Working with algorithms is nothing new for Rome-based artist Davide Quayola. He’s used them to create mesmerizing videos full of geometry and sound and make robots carve abstracted samples of classical artworks into Renaissance-era marble. For his latest show, Iconographies, Quayola abandons video and sculptural form to explore the intricate craft of engraving, but in his usual dance between man and machine.
The works in Iconographies are algorithmically sampled and abstracted, then either engraved on anodized aluminum or made into large ditone prints. The project started a long time ago with the series Strata. Quayola describes the geological term 'strata,' the stratification or layering of rocks, as a metaphor for much of his work.
“The strata are very different from one another, but with the ages, the erosion and other different processes you end up with very unexpectedly beautiful formations,” Quayola tells The Creators Project. “In a way my work is about the collisions between ways of looking at things and so on. Iconographies is very personal for me having grown up in Rome around these images. It’s about reconnecting with them in a different way once I left Rome.”
While Iconographies is personal for Quayola, he says the broader topic is about looking at these iconogrpahic artworks through electronic mediation or lenses. This approach is a way of looking at the works from new angles or even “misunderstanding things.” Chief among these technologies, as Quayola says, was the Google Art project, which allowed users to look at paintings close up with the same technology as Google Maps.
“It’s fascinating in a way because you’re not really supposed to look at the paintings like that—they’re not made that way,” he says. “And I think this misunderstanding enables new discoveries, new ways of looking at things.”
“In Iconographies, I am very much focusing on paintings that have different kinds of stories but generally high iconographical content—they deal with very strong iconographic themes,” Quayola says of the new exhibition at NOME Gallery. “Specifically to create this contrast of removing altogether these iconographic layers and you’re kind of left with these sort of bare instructions, and then what happens to these paintings when you remove these layers, when you look at them through these algorithms using computer vision that perhaps will not understand this layer or that one.”
Quayola insists Iconographies is not really about any point of arrivals. It’s about the linguistic difference between start and end points, or the spaces in between. “These pieces can be defined as translation of certain subjects or paintings into abstract formations,” Quayola says. “All of them are abstract apart from the Venus.”
For the etched aluminum pieces, Quayola worked off of iconographic paintings of the "Judith and Holofernes" theme by Caravaggio, Guercino and others. Quayola explains that the Judith and Holofernes story, in which a young heroine seduces a big, evil general and cuts off his head, is Biblical and probably the most painted theme in the history of art.
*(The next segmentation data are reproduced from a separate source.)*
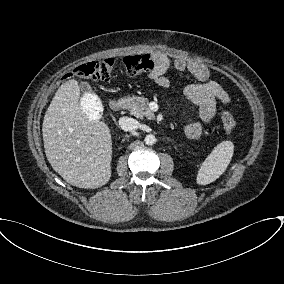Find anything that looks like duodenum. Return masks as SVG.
I'll use <instances>...</instances> for the list:
<instances>
[{"label":"duodenum","mask_w":284,"mask_h":284,"mask_svg":"<svg viewBox=\"0 0 284 284\" xmlns=\"http://www.w3.org/2000/svg\"><path fill=\"white\" fill-rule=\"evenodd\" d=\"M110 108L114 111H119L122 107V102L118 98H113L110 100Z\"/></svg>","instance_id":"410a0bca"}]
</instances>
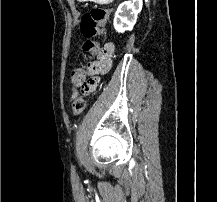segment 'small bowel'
Instances as JSON below:
<instances>
[{"label":"small bowel","instance_id":"small-bowel-1","mask_svg":"<svg viewBox=\"0 0 217 202\" xmlns=\"http://www.w3.org/2000/svg\"><path fill=\"white\" fill-rule=\"evenodd\" d=\"M113 54L114 45L111 43L105 44L97 51V60L93 63L92 69L99 74H104L110 70L113 64Z\"/></svg>","mask_w":217,"mask_h":202}]
</instances>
“It’s interesting because when you talk about iconography, generally you end up talking about this theme—it’s often taken as an example of iconography,” Quayola says. “Many artists painted several versions of the same scene, maybe even exactly the same scene but they change some colors. It’s almost like it was a pretext to explore different visualizations.”
Riffing on multiple visualizations of the same scene, Quayola extracted data from the paintings using algorithms, then tweaked them in order to generate what he calls an “abstract entity.” As a result, the viewer cannot fully recognize the subject or human form of the paintings in his chemically-etched works. Instead, they see point clouds or lattices that might some amorphous form about them.
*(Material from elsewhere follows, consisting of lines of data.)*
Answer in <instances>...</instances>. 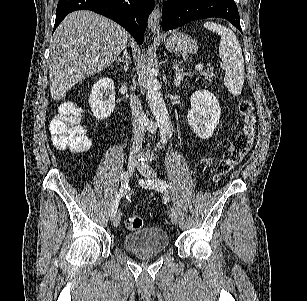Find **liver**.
<instances>
[{
    "label": "liver",
    "mask_w": 307,
    "mask_h": 301,
    "mask_svg": "<svg viewBox=\"0 0 307 301\" xmlns=\"http://www.w3.org/2000/svg\"><path fill=\"white\" fill-rule=\"evenodd\" d=\"M127 42V30L106 16L92 10L67 14L50 42L51 98L61 100L79 80L110 66Z\"/></svg>",
    "instance_id": "obj_1"
}]
</instances>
The extremely high-resolution ditone prints, which have Botticelli’s Adoration and Rubens’ Venus & Adonis as a few of their sources, are so detailed that Quayola says the viewer can get close enough to explore the space in a new way, which isn’t possible with his video works. This resolution, Quayola insists, makes the prints more akin to objects than mere images.
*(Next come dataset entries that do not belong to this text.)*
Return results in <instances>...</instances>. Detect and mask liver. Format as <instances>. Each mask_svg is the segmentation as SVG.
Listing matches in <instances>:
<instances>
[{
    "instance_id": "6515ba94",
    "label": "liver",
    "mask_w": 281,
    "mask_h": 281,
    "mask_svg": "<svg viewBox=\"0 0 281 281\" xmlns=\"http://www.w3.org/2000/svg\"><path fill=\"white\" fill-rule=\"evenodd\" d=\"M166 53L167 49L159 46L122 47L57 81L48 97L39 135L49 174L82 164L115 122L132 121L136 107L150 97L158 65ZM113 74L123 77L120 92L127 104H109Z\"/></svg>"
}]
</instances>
“When you have a photograph printed, it has some type of scale so that when you get close up you’ll end up seeing the grains that comprises the photography,” Quayola says. “But these prints are completely artificial in that they don’t have any of this grain or scale—they’re rendered at exactly the same resolution they will be printed, so they’re more like objects behind glass than photographs of an object. There is kind of an illusion of them being reliefs.”
Quayola’s remix of Botticelli’s Adoration is presented as a triptych of prints, each focusing on specific areas of the painting. He also presents a conceptual piece inspired by a piece of text by Giorgio Vasari, arguably the world’s first art historian. The text is Vasari’s description of Botticelli’s Adoration painting, which Quayola combines with the painting and renders as engraved computer code in a way that almost seems to be a wavelike optical illusion.
“Using algorithms, using computer vision is as an opportunity to be able to detach fully from historical narratives and really look at the image in a way that our eyes would struggle to do,” Quayola says. “One is this religious figurative painting, and on the other is this digital abstraction, but in a way they’re both based on very similar rules and principles behind the visual characteristics.”
“These important historical paintings are also based on these universal rules—they were studying the classics and trying to create a set of rules that would define how a composition should be made to be pleasing to look at,” Quayola adds. “In a way I’m almost continuing that tradition but approaching it in a completely different way, where you’re not influenced by your own eye or judgment about the narratives in the painting, but about this mathematical analysis and what you can really understand from that.”